Hu Carol H, Wang Tammy C, Qiao Jennifer X, Haque Lauren, Chen Alice Y A, Taylor David S, Ying Xiaohong, Onorato Joelle M, Galella Michael, Shen Hong, Huang Christine S, Toussaint Nathalie, Li Yi-Xin, Abell Lynn, Adam Leonard P, Gordon David, Wexler Ruth R, Finlay Heather J
Research and Development, Bristol-Myers Squibb, Princeton, NJ 08543, United States.
Research and Development, Bristol-Myers Squibb, Princeton, NJ 08543, United States.
Bioorg Med Chem Lett. 2018 Dec 15;28(23-24):3721-3725. doi: 10.1016/j.bmcl.2018.10.022. Epub 2018 Oct 15.
Endothelial lipase (EL) inhibitors have been shown to elevate HDL-C levels in pre-clinical murine models and have potential benefit in prevention and treatment of cardiovascular diseases. Modification of the 1-ethyl-3-hydroxy-1,5-dihydro-2H-pyrrol-2-one (DHP) lead, 1, led to the discovery of a series of potent tetrahydropyrimidinedione (THP) EL inhibitors. Synthesis and SAR studies including modification of the amide group, together with changes on the pyrimidinone core led to a series of arylcycloalkyl, indanyl, and tetralinyl substituted 5-amino or 5-hydroxypyrimidinedione-4-carboxamides. Several compounds were advanced to PK evaluation. Among them, compound 4a was one of the most potent with measurable EL hSerum potency and compound 3g demonstrated the best overall pharmacokinetic parameters.

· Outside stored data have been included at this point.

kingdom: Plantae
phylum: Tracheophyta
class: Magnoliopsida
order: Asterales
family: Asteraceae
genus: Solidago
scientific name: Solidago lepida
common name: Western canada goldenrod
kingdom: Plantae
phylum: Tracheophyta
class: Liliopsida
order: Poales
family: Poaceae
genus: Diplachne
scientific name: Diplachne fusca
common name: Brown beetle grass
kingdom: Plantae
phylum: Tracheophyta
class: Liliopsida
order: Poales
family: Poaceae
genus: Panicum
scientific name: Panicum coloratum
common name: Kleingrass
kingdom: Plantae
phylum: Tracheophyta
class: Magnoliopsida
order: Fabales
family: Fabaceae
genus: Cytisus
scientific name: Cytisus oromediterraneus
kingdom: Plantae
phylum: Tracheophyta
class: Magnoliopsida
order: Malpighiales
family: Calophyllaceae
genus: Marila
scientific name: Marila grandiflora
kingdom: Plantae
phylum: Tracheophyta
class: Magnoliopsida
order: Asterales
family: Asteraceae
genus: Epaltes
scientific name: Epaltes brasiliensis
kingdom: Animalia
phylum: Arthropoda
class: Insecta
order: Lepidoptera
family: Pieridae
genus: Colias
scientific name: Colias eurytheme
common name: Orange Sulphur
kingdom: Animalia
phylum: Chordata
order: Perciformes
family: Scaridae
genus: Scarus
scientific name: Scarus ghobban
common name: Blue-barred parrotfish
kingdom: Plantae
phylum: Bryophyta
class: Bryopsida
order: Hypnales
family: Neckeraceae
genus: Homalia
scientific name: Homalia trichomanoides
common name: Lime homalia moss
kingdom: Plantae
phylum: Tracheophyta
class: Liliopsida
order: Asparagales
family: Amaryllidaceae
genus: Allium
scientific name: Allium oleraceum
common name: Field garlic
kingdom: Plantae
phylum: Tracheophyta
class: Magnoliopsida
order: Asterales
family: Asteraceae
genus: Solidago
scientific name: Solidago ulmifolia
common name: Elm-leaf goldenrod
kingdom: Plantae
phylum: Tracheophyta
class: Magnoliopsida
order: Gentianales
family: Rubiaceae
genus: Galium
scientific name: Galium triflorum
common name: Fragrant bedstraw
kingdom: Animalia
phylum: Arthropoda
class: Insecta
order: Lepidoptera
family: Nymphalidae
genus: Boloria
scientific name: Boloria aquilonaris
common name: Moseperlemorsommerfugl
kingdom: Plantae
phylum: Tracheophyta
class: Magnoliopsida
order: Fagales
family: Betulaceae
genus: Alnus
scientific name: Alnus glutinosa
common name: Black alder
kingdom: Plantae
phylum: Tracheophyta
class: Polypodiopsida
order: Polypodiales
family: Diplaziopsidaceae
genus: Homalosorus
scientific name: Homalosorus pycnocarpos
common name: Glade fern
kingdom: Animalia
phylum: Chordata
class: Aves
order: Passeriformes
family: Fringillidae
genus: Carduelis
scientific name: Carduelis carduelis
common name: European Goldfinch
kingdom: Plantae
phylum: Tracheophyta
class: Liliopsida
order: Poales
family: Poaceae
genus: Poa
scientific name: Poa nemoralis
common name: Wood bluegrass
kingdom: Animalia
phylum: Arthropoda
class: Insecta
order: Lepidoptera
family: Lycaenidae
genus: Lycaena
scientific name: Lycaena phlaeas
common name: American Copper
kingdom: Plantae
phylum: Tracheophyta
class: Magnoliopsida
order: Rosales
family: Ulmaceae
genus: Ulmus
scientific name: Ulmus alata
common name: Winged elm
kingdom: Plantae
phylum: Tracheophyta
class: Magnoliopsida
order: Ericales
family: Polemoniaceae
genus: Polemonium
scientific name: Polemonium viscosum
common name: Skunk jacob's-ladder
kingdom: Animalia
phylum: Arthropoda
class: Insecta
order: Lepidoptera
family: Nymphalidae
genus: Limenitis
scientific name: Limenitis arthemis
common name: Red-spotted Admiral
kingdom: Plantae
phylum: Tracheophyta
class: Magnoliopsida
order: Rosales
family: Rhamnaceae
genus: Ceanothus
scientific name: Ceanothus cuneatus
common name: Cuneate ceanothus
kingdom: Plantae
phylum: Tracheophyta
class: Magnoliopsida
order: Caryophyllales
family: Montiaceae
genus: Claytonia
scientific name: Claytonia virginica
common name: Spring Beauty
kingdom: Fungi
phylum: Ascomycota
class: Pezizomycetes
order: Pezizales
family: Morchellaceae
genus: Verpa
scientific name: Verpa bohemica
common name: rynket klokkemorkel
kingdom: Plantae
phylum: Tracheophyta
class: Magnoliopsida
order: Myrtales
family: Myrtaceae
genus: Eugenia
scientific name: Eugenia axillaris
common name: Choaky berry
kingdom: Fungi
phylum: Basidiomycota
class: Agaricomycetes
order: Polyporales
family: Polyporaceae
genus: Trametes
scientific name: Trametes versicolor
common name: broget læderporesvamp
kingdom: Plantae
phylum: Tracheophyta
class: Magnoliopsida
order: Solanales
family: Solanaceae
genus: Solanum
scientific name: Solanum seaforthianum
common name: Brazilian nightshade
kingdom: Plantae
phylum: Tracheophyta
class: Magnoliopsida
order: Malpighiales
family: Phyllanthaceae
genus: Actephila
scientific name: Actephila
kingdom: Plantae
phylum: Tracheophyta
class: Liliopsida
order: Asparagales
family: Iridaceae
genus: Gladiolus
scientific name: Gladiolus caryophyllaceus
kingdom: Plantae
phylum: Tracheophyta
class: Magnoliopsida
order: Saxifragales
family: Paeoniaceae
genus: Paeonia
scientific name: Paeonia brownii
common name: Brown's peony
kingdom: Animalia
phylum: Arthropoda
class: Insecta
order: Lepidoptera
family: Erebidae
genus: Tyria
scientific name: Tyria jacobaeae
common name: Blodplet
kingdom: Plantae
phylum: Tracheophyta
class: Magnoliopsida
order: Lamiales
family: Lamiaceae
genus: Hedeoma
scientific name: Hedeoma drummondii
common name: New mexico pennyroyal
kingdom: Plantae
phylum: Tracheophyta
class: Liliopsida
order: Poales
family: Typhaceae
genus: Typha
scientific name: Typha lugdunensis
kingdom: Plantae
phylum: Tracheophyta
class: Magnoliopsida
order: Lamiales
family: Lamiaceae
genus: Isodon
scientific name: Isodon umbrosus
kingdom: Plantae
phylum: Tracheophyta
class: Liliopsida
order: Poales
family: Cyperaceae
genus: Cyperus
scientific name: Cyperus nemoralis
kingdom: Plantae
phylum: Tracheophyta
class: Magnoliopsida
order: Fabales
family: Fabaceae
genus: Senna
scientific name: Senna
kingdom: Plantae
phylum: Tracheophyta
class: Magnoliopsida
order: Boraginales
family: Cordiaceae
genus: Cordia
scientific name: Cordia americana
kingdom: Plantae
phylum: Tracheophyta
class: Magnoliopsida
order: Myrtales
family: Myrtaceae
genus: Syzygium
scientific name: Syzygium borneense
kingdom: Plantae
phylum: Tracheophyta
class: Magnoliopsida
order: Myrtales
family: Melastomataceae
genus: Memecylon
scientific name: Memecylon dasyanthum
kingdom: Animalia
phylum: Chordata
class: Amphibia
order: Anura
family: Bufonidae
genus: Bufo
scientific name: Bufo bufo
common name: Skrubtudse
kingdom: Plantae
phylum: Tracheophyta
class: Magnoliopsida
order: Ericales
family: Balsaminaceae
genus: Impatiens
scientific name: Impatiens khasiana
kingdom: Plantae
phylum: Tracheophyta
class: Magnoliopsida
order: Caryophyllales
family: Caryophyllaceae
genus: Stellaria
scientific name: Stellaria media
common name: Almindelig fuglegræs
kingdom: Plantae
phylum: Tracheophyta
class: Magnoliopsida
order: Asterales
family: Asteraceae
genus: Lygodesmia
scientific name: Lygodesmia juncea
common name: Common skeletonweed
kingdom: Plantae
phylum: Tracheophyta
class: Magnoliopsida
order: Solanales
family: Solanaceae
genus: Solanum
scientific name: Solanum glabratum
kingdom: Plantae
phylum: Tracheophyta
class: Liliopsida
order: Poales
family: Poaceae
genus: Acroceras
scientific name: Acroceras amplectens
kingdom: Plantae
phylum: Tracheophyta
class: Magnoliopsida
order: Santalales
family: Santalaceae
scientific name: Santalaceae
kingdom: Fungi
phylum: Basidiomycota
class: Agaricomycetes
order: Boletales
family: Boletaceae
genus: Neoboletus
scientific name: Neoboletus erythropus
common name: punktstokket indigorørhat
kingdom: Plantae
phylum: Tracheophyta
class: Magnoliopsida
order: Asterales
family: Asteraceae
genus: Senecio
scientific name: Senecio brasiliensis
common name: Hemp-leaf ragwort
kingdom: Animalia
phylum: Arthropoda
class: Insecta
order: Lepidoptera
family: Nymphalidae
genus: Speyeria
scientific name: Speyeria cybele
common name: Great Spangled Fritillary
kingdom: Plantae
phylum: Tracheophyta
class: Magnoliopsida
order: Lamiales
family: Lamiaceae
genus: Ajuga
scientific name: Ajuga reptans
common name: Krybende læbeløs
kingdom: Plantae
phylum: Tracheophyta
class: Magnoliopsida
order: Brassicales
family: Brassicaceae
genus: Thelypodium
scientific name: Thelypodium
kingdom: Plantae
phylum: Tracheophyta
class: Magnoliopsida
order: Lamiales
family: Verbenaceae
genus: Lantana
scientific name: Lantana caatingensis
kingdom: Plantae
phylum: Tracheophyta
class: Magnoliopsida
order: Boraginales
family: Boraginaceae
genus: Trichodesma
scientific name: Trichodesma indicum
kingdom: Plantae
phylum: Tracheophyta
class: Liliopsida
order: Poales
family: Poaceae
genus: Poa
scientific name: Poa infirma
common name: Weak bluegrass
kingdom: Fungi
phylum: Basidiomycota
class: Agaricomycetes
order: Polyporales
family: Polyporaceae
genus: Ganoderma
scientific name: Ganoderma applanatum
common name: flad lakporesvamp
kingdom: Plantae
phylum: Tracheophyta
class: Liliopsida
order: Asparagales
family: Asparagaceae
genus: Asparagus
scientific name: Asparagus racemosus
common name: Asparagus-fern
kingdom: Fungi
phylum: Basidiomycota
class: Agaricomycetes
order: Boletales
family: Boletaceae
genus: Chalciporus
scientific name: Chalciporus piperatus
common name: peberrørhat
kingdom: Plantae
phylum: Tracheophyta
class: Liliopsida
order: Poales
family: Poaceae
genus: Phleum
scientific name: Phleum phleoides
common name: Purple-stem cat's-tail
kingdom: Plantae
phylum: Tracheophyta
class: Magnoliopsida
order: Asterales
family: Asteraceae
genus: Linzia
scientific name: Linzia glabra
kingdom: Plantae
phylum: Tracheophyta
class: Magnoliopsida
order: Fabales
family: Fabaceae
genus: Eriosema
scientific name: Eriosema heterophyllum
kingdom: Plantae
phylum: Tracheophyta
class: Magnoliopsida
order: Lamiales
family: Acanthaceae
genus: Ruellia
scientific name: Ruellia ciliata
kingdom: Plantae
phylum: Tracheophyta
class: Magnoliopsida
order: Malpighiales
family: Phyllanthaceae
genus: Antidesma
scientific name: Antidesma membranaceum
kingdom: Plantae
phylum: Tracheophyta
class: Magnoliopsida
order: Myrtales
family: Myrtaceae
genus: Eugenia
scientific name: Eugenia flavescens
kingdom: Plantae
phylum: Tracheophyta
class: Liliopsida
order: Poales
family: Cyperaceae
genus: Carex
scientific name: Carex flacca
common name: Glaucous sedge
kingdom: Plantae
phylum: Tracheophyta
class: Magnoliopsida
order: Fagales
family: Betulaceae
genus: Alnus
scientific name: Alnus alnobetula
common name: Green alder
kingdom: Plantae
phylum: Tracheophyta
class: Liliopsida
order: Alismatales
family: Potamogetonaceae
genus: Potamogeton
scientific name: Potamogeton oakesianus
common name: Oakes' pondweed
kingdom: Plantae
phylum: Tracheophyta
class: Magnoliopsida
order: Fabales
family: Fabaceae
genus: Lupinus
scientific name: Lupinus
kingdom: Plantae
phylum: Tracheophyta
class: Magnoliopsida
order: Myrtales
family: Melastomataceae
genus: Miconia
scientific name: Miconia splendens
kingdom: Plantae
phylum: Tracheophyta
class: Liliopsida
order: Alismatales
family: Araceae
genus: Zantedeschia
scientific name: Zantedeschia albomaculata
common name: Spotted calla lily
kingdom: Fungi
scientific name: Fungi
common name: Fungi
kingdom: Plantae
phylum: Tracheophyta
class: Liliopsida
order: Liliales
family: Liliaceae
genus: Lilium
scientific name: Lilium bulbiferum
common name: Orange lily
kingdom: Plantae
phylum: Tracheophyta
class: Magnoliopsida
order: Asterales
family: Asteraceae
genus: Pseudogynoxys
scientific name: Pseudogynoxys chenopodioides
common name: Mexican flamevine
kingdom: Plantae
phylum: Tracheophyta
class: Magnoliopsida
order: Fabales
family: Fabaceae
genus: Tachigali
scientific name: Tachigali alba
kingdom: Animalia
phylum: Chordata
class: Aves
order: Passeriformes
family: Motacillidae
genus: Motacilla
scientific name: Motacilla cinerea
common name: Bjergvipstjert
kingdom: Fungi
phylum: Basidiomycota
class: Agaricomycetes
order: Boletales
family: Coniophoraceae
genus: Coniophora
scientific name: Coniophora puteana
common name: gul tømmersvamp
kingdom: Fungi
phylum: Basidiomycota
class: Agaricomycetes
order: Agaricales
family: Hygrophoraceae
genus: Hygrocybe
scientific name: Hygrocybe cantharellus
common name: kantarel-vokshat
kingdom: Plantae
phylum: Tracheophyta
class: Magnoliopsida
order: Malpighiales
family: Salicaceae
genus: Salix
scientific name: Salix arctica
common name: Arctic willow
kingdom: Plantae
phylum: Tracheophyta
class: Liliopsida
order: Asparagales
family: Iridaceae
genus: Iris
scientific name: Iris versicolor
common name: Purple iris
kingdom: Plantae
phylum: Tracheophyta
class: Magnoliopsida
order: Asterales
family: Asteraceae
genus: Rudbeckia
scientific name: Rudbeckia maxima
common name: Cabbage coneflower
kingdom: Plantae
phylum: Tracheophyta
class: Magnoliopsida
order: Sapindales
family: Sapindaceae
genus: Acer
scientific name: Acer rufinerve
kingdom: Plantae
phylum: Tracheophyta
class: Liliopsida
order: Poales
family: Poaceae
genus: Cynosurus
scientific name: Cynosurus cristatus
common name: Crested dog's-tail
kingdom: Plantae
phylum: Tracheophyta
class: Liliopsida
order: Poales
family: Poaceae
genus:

内皮脂肪酶(EL)抑制剂已在临床前小鼠模型中显示出可提高高密度脂蛋白胆固醇(HDL-C)水平,并且在心血管疾病的预防和治疗中具有潜在益处。对1-乙基-3-羟基-1,5-二氢-2H-吡咯-2-酮(DHP)先导化合物1进行修饰,从而发现了一系列有效的四氢嘧啶二酮(THP)EL抑制剂。包括酰胺基团修饰在内的合成及构效关系(SAR)研究,以及嘧啶酮核心结构的变化,产生了一系列芳基环烷基、茚满基和四氢萘基取代的5-氨基或5-羟基嘧啶二酮-4-甲酰胺。几种化合物进入了药代动力学(PK)评估阶段。其中,化合物4a是效力最强的化合物之一,具有可测量的EL血清效力,而化合物3g表现出最佳的整体药代动力学参数。